En termes d’infrastructures, le lycée est organisé pour permettre une ambiance de travail sereine et efficace, tout en ménageant des espaces de détente (gymnase, bibliothèque, cours extérieures et une cantine qui, de l’avis des élèves, est excellente). Plus de 30 activités sont proposées en parallèle des cours, allant du yoga aux échecs, en passant par la danse et la robotique. La mise à disposition d’un ipad pour tous les élèves est également un facteur important d’attractivité : si certains l’utilisent surtout comme un outil pour faire des recherches, d’autres en font le support systématique de toutes leurs prises de notes, comme Julia, en cinquième : « Avant, je trouvais qu’il y avait une énorme différence entre le jeu et le travail. Maintenant, je peux faire des recherches sur l’ipad, j’ai des applications pour mes cours, c’est beaucoup plus ludique. » Là encore, une grande liberté est laissée à l’élève, selon ses préférences en matière de méthodes de travail.

Les témoignages des élèves à ce sujet sont enthousiastes : les façons d’apprendre et de travailler dépendent à la fois des professeurs et des enfants, et le fait de changer de salle entre chaque cours casse la routine d’une journée de cours qui peut, autrement, paraître monotone.
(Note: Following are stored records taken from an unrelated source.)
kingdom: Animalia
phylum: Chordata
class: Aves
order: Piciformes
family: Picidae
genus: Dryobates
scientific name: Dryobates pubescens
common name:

Les enseignants sont aussi très appréciés : Claire, en seconde, et scolarisée au Lycée international depuis sa création, a trouvé jusque-là tous ses professeurs intéressants et dynamiques. « Que ce soit à la vie scolaire ou parmi les enseignants, les gens sont vraiment sympas. »
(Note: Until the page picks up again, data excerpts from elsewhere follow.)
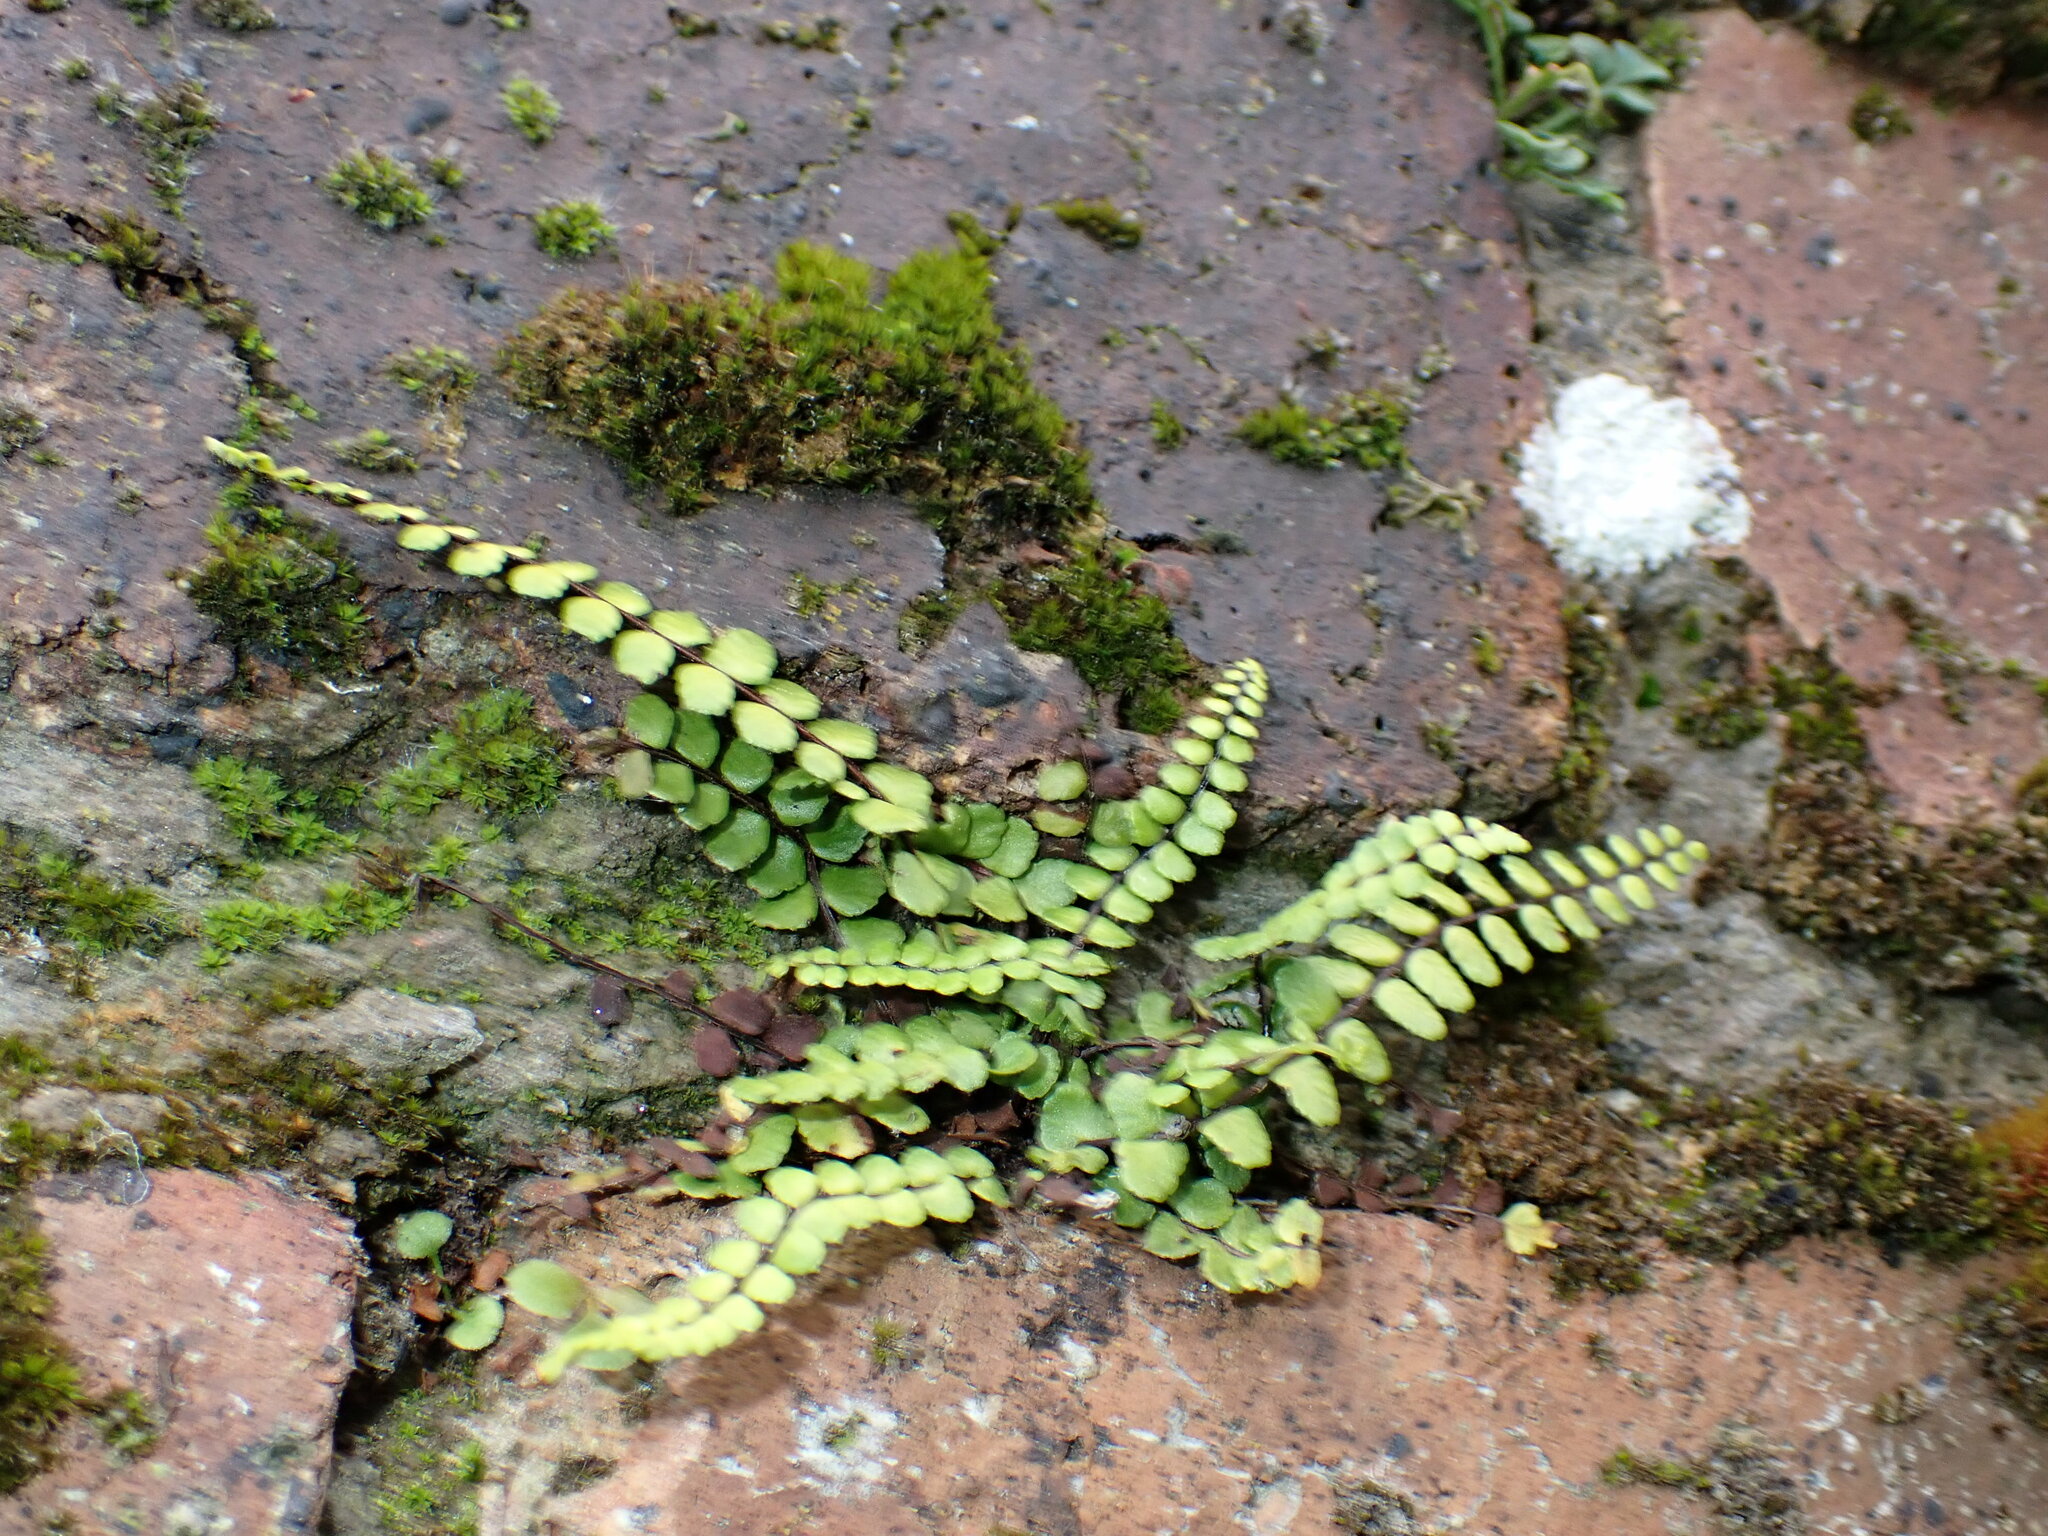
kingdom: Plantae
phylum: Tracheophyta
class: Polypodiopsida
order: Polypodiales
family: Aspleniaceae
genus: Asplenium
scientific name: Asplenium trichomanes
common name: Maidenhair spleenwort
Outre l’ipad, les opportunités les plus citées par les élèves sont les échanges proposés avec l’étranger dès la première année passée au lycée international : Ifé, en première, a ainsi pu participer aux jeux sportifs interscolaires à Singapour en 2015. « Il y a énormément de possibilités de voyage, et beaucoup de contacts avec la France. C’est une vraie chance pour nous. » Là encore, les occasions de s’ouvrir au reste du monde sont démultipliées. Quant au port de l’uniforme dans l’établissement, les élèves le perçoivent surtout comme un avantage : pour Ifé, c’est un moyen de « se mettre dans une bonne ambiance de travail. Et puis, c’est très classe. » Evan, en cinquième, apprécie aussi de ne pas avoir à « réfléchir le matin »… L’uniforme demeure aussi un facteur d’intégration de tous les élèves au sein de l’école, car « il y a beaucoup de binationaux, de gens qui viennent d’horizons différents », dit Claire.

En tout cas, les élèves que nous avons rencontrés ont l’air très heureux, alignés dans les fauteuils moelleux du bureau de la Directrice, ancien bureau du maire de Brent. Suprême raison de l’être : le tournage de quelques images additionnelles a été l’occasion de prendre en douce des selfies sur l’ipad de la proviseure… Mais on vous rassure, à part ça, ils ont été très sages.